═══ Texto do exercício
As adaptações de quadrinhos estão ficando cada vez melhores. Os responsáveis pela transposição de HQ’s para o cinema se deram conta de que fórmulas utilizadas em filmes como O Demolidor e Elektra são um erro, pois destroem a imagem dos personagens em quadrinhos e arrasam os fãs do gênero, que esperam em qualidade e criatividade não menos do que lhes é apresentado nas revistas.

Outro problema constante para os profissionais do cinema que se aventuram com adaptações é a fidelidade com que tratam à história e as características dos personagens. Neste quesito, podemos citar o exemplo de Batman, que antes da última adaptação com
Christian Bale no papel do morcego, não havia sido alcançado por nenhum de seus antecessores o grau de obscuridade e aspectos psicológicos como o da atual aventura.
══════
═══ Extrato de dados
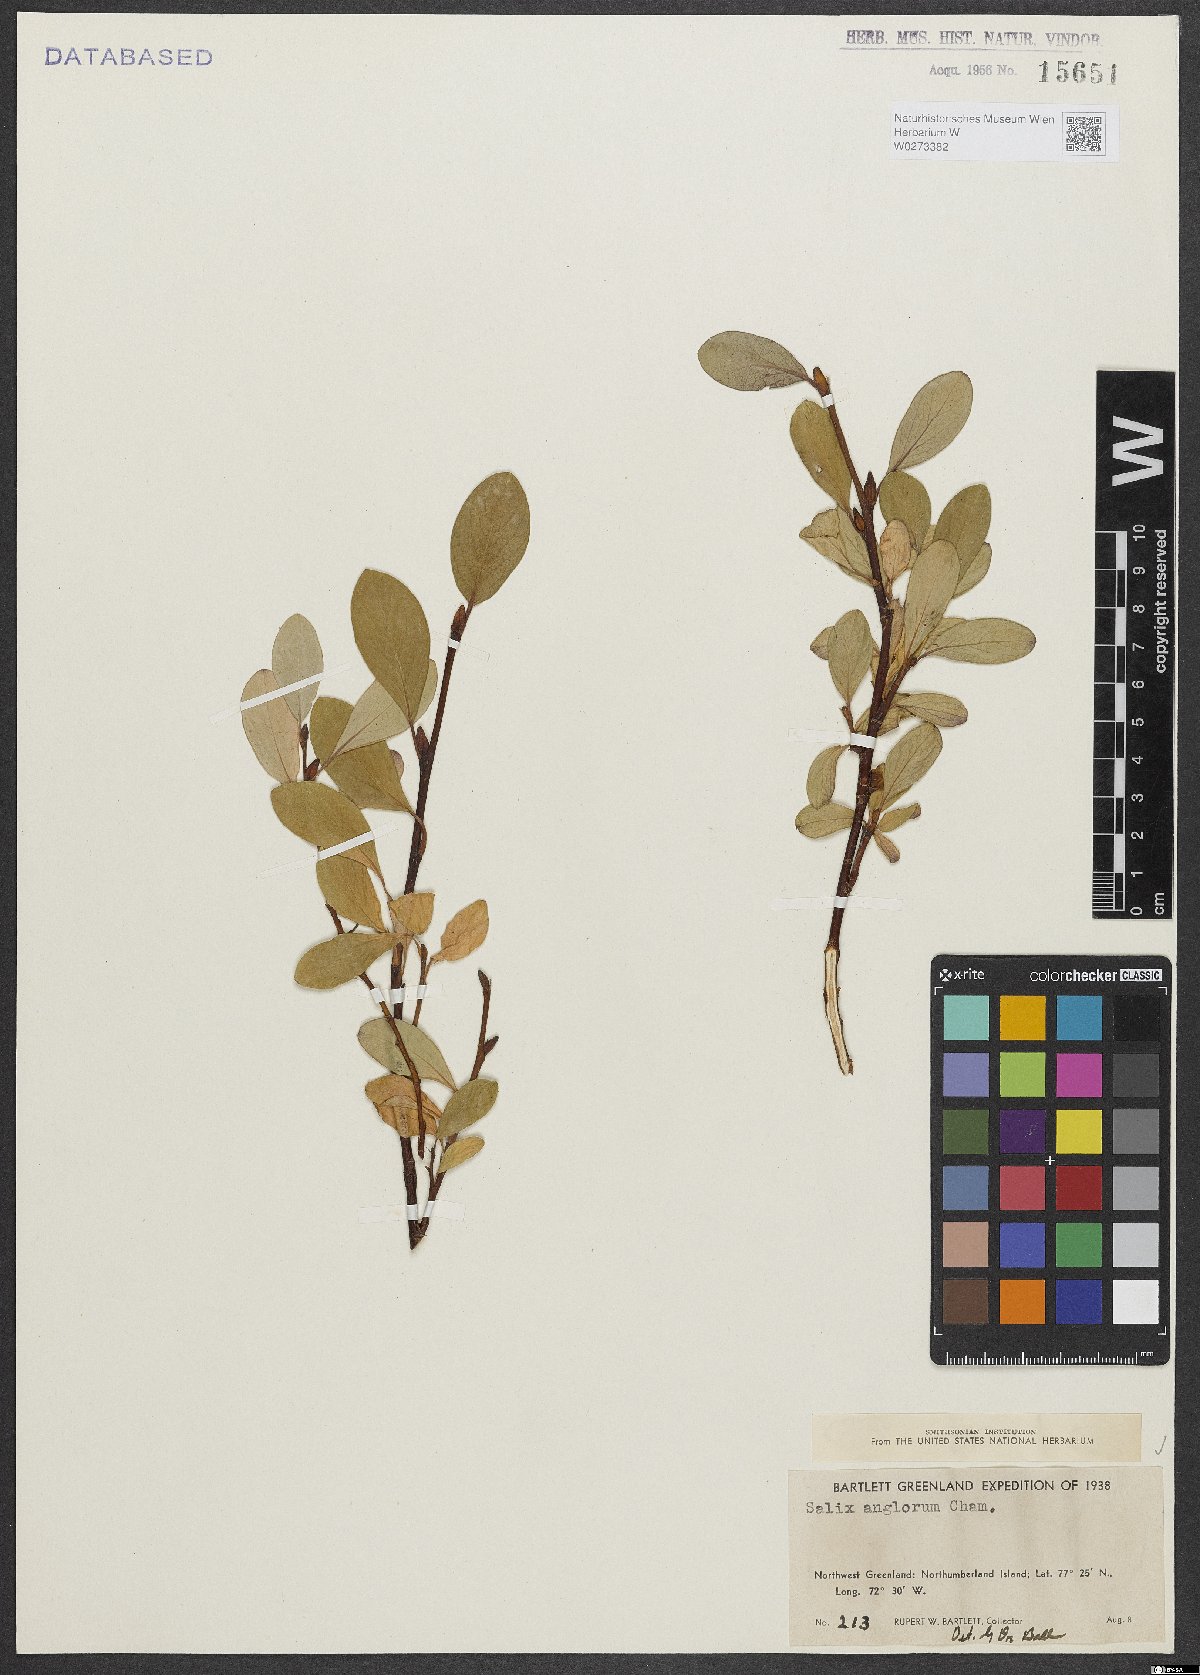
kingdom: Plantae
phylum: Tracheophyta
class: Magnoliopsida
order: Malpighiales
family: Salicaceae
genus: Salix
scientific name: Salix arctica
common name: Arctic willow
══════
### O que fazer
No texto sobre adaptações de quadrinhos, quais filmes são mencionados como exemplos de fórmulas consideradas um erro?

### Resposta escrita
O Demolidor e Elektra.